A well written, readable but wordy insight into the formation of FC United, says Adam Wiseberg
Confidential often receives review copies of books and invariably I don’t get more than a dozen pages in before deciding that it won’t interest our readers. So it was a pleasant surprise to open Red Rebels and get past the introduction finding myself wanting to read more.
John-Paul O’Neill is clearly a football enthusiast who has supported United since he was a child. At eleven he was standing in the Stretford End without any parental accompaniment having done daily paper rounds to earn the money to pay for admission (£2.30 in 1990).
He was one of a large number of United fans who were dismayed at the takeover of the club by the Glazer family in May 2005. Many of them believed that the time had come for a new football club which was owned and controlled by its fans, and O'Neill helped to form the first Steering Committee for FC United of Manchester. Remarkably, within three months they had a ground share agreement with Bury FC, a Board of Management, a manager and a football team and were playing in the North West Counties Division Two.
The support was phenomenal and whilst NWC Division 2 games usually attracted a few hundred spectators (many had fewer than a hundred), FC were immediately playing to crowds of three to four thousand and breaking attendance records for the Division at every ground they visited.
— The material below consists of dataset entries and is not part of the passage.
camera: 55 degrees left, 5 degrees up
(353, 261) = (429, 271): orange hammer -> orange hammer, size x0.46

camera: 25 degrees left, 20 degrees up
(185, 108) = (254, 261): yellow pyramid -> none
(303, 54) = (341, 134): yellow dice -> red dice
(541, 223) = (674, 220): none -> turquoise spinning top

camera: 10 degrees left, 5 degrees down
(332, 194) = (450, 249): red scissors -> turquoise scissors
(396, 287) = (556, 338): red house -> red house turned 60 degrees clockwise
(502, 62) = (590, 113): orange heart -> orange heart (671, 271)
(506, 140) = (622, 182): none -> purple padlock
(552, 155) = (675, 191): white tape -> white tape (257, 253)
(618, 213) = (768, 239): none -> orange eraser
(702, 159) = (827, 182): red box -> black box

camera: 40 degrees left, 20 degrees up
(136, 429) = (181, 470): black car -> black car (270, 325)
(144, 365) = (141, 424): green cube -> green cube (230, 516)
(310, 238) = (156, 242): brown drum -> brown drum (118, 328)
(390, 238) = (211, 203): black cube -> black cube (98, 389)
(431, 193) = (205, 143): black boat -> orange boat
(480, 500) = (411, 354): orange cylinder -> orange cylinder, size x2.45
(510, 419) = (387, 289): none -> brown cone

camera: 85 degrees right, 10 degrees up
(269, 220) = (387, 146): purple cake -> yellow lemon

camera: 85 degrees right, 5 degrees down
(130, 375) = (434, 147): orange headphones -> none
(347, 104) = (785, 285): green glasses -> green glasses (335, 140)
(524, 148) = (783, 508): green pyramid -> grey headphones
They were promoted for the first four seasons of their existence and then spent six years in the Northern Premier League Premier Division. Promotion to the Conference North followed at the end of the 2014/15 season and there they remain.
Having abandoned formal education at fifteen (despite taking his GCSEs a year early), O'Neill is clearly a proficient writer.
The book devotes the first two chapters on the post-Munich history of United explaining how the structure of the club was changed over the next thirty years until bought by the Glazers. Although brief this part is fascinating. Readers will be particularly interested in the way the author portrays Alex Ferguson’s part in this drama.
The next couple of chapters cover the formation of FC and the first season, then we seem to go time travelling. Virtually the entire second half of the book deals with O’Neill's various arguments and fall outs with successive FC Boards and, in particular, the first General Manager, Andy Walsh, who was in control from the start until June 2016.
O’Neill believes that the Club suffered from Founders Syndrome and it certainly appears that it was not well run during many of its formative years. With a new General Manager in place and under a significantly revamped Board he thinks that many of the problems have now been addressed.
It’s clear that O’Neill has not seen eye-to-eye with many of the people who have been responsible for running FC and the second half of this book delivers chapter and verse (nine chapters to be precise) on these travails.
O’Neill manages to compress 47 years of United’s history from the Munich tragedy until 2005 into two chapters. I think the book would be an easier read if he’d managed to cut fifty pages from the second half.
Nevertheless, if you are interested in football or United you’ll probably find this a fascinating book. It’s well written and readable, but would have benefited from an editor's pen.